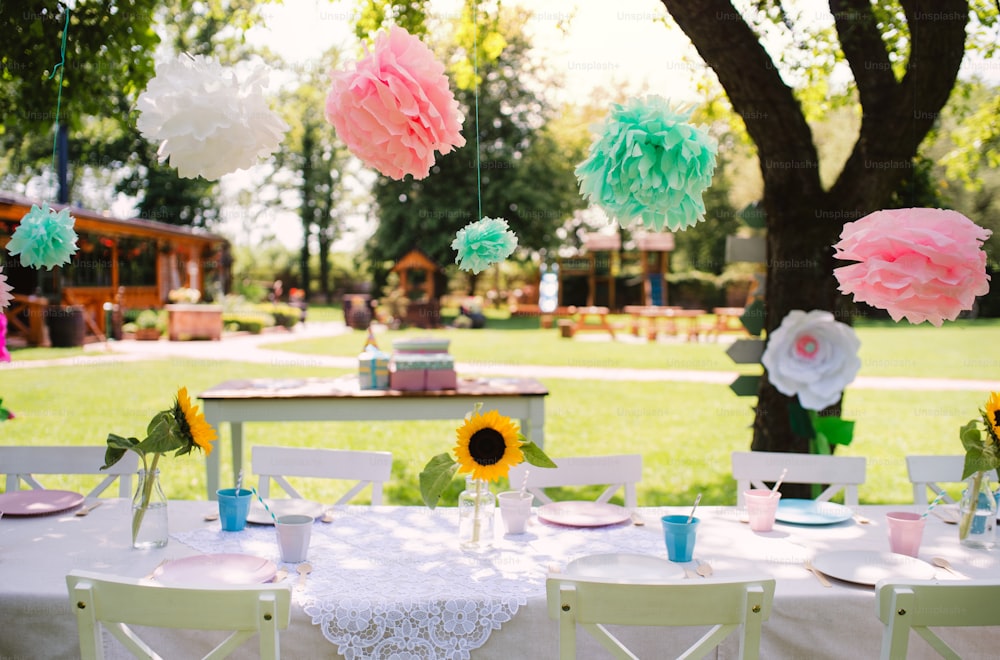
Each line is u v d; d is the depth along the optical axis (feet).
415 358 14.73
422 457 22.00
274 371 36.73
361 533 7.83
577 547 7.46
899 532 7.16
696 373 38.70
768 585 5.19
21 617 6.11
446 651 6.04
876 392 33.50
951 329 62.69
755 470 9.59
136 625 5.67
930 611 5.20
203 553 7.20
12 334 48.98
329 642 6.06
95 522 8.09
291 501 8.65
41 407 27.48
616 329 65.62
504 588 6.31
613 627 6.14
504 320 77.56
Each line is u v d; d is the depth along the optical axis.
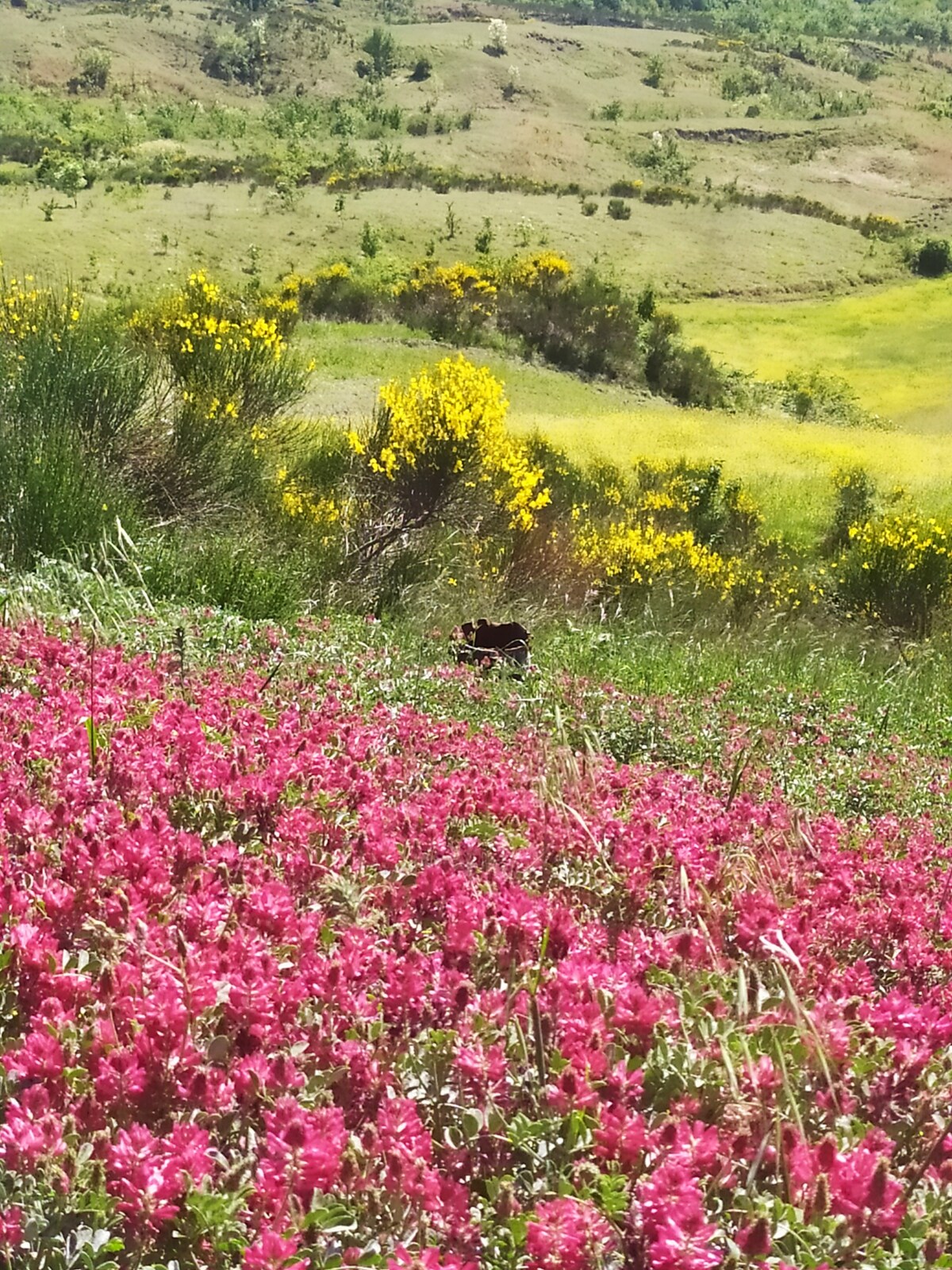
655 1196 1.64
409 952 2.19
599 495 19.47
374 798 3.35
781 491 25.03
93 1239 1.55
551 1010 2.12
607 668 7.68
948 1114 2.14
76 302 10.45
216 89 166.62
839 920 2.90
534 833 3.15
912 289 79.50
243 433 10.41
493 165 115.88
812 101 177.75
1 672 4.08
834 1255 1.71
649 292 50.44
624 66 187.62
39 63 157.38
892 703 8.12
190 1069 1.80
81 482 7.77
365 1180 1.67
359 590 9.16
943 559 14.72
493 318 46.09
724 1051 1.93
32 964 2.01
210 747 3.39
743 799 4.18
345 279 47.12
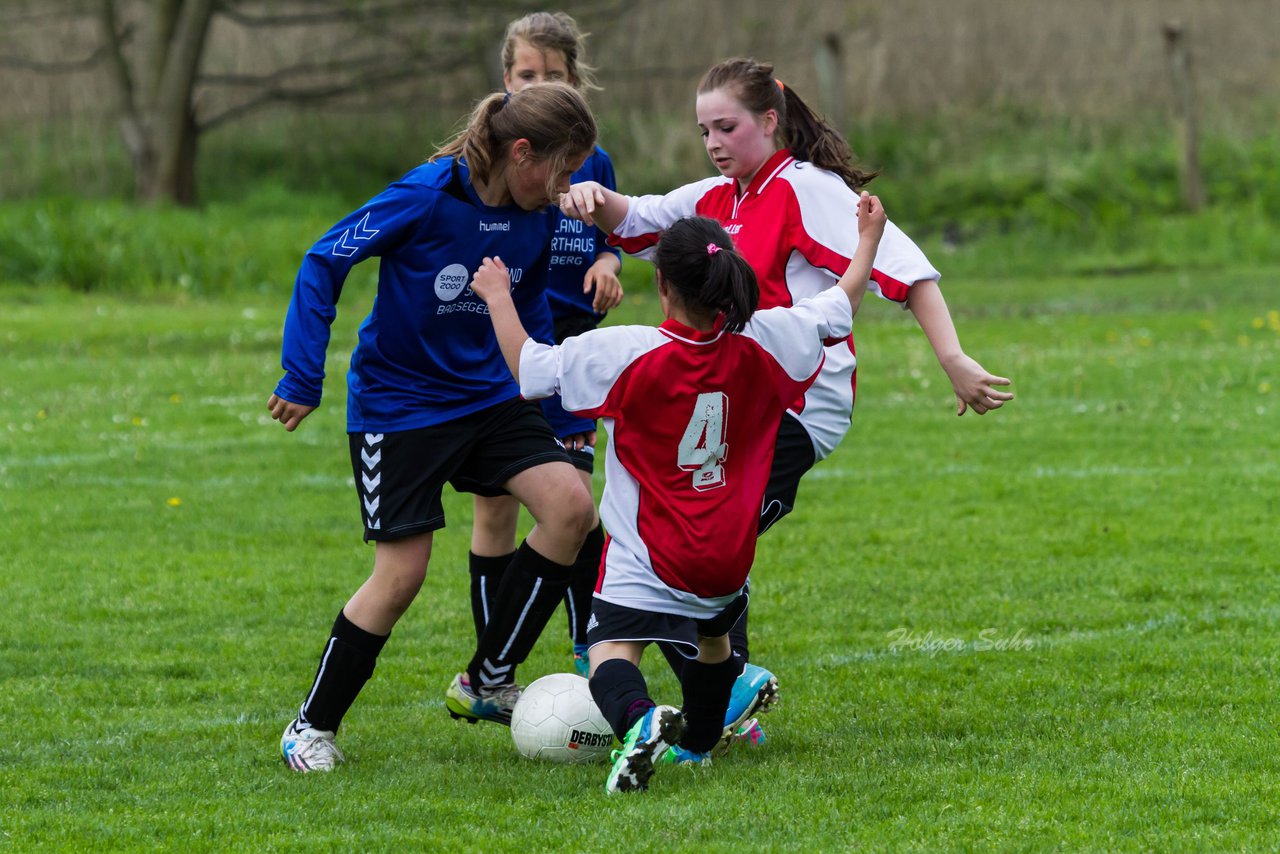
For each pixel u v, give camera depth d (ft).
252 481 103.71
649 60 325.42
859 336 182.29
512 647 50.67
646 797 44.16
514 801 44.78
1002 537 85.61
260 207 300.40
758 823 41.47
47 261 229.45
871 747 49.90
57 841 41.19
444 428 48.78
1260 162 298.97
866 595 73.87
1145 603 71.36
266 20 309.01
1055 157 297.74
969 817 41.60
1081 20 319.47
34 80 333.62
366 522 49.34
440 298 48.16
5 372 151.43
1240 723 51.72
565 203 49.37
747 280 42.16
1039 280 247.50
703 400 43.24
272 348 172.86
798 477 50.62
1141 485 99.35
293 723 49.80
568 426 59.93
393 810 43.78
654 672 61.62
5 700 57.36
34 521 90.58
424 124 341.41
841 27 321.93
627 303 211.82
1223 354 158.81
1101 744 49.29
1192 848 39.06
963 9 321.11
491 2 307.99
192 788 46.50
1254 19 325.21
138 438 119.24
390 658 64.54
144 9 325.62
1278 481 99.40
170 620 70.13
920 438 119.14
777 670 61.52
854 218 49.62
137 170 306.76
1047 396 137.90
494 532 56.03
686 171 300.81
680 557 43.52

• _WORK INSTRUCTIONS_: Copy out every line from the material above in which the word "along" appears.

• _RESULT OF THE EXERCISE_:
Each line is u v d; d is the depth along the optical axis (feet).
Each line is u v d; d is the depth along the optical axis.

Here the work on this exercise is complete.